Laces and deubré come in 6 colors:
- 21Bright RedRed
- 24Bright YellowYellow
- 28Dark GreenGreen
- 23Bright BlueBlue
- 199Dark Stone GreyDark Bluish Gray
While the color-matching on the laces and deubré is not perfect, it is close enough to clearly represent these classic LEGO colors. (Unless you have remarkable eyes, you are unlikely to be able to tell the difference unless you have actual LEGO bricks right next to them.)
That said, I do want to call out that the plastic seems to be lower-quality, and the injection moulding is significiantly less precise than real LEGO bricks (although you can faintly see the “LEGO” text on each stud). I really wonder why LEGO didn’t insist on producting these parts for Adidas using their higher-quality injection moulding process.
In addition to these lovely studded details, the LEGO logo is promimently displayed on the Tongue of the shoe. While it’s sure to wear out over time, you will also find the LEGO logo on the removeable yellow insole.
In some ways, this is an extremely easy review to write. That’s why I focused on the aesthetic attributes of the shoe, and how well it respects and amplifies the LEGO Brand. While I have to give pretty strong negative marks for the decision to use ¾-sized studs, every other detail of the shoe is faithful to the LEGO DNA.

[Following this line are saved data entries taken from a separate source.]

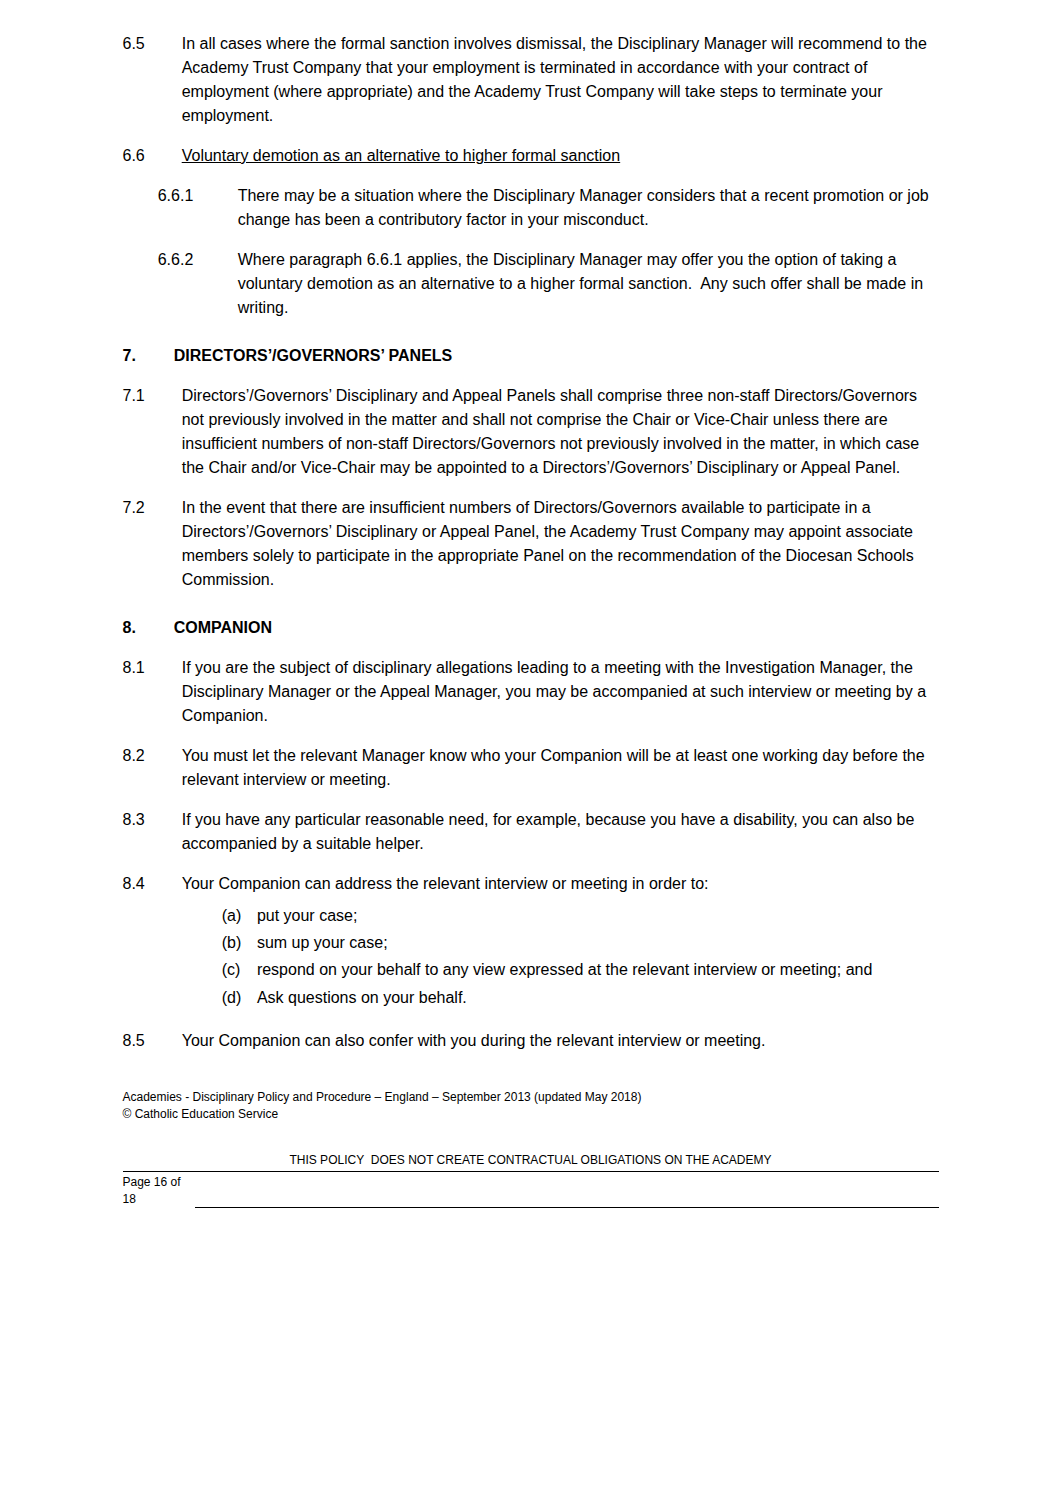6.5
In all cases where the formal sanction involves dismissal, the Disciplinary Manager will recommend to the Academy Trust Company that your employment is terminated in accordance with your contract of employment (where appropriate) and the Academy Trust Company will take steps to terminate your employment.
6.6
Voluntary demotion as an alternative to higher formal sanction
6.6.1
There may be a situation where the Disciplinary Manager considers that a recent promotion or job change has been a contributory factor in your misconduct.
6.6.2
Where paragraph 6.6.1 applies, the Disciplinary Manager may offer you the option of taking a voluntary demotion as an alternative to a higher formal sanction. Any such offer shall be made in writing.
7. DIRECTORS’/GOVERNORS’ PANELS
7.1
Directors’/Governors’ Disciplinary and Appeal Panels shall comprise three non-staff Directors/Governors not previously involved in the matter and shall not comprise the Chair or Vice-Chair unless there are insufficient numbers of non-staff Directors/Governors not previously involved in the matter, in which case the Chair and/or Vice-Chair may be appointed to a Directors’/Governors’ Disciplinary or Appeal Panel.
7.2
In the event that there are insufficient numbers of Directors/Governors available to participate in a Directors’/Governors’ Disciplinary or Appeal Panel, the Academy Trust Company may appoint associate members solely to participate in the appropriate Panel on the recommendation of the Diocesan Schools Commission.
8. COMPANION
8.1
If you are the subject of disciplinary allegations leading to a meeting with the Investigation Manager, the Disciplinary Manager or the Appeal Manager, you may be accompanied at such interview or meeting by a Companion.
8.2
You must let the relevant Manager know who your Companion will be at least one working day before the relevant interview or meeting.
8.3
If you have any particular reasonable need, for example, because you have a disability, you can also be accompanied by a suitable helper.
8.4
Your Companion can address the relevant interview or meeting in order to:
(a) put your case;
(b) sum up your case;
(c) respond on your behalf to any view expressed at the relevant interview or meeting; and
(d) Ask questions on your behalf.
8.5
Your Companion can also confer with you during the relevant interview or meeting.
Academies - Disciplinary Policy and Procedure – England – September 2013 (updated May 2018)
© Catholic Education Service
THIS POLICY DOES NOT CREATE CONTRACTUAL OBLIGATIONS ON THE ACADEMY
Page 16 of 18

When it comes to comfort, I can not say that I’m impressed. While it might be partically due to the lack of wide sizes that I prefer, I think the biggest issue is the dated shoe design. The arch feels too firm and isn’t in quite the right place for my foot, and the heel cup isn’t very snug.
When it comes to price, the original 130$ asking price feels fair for a truly limited edition product, especially since it comes with a selection of six lace and Deubré colors. If offered as a mainstream product, I would want to see a price of under $100, but wouldn’t expect to have multiple shoelace colors included. With a resale price of around $200, this isn’t a great value for somewhat garish, relatively uncomfortable shoes.
I do want to close on a hopeful note, though… I’m thrilled to see that Adidas has really embraced the LEGO brand aesthetic with this product. It’s a great sign for future products coming out of the ongoing LEGO × Adidas partnership!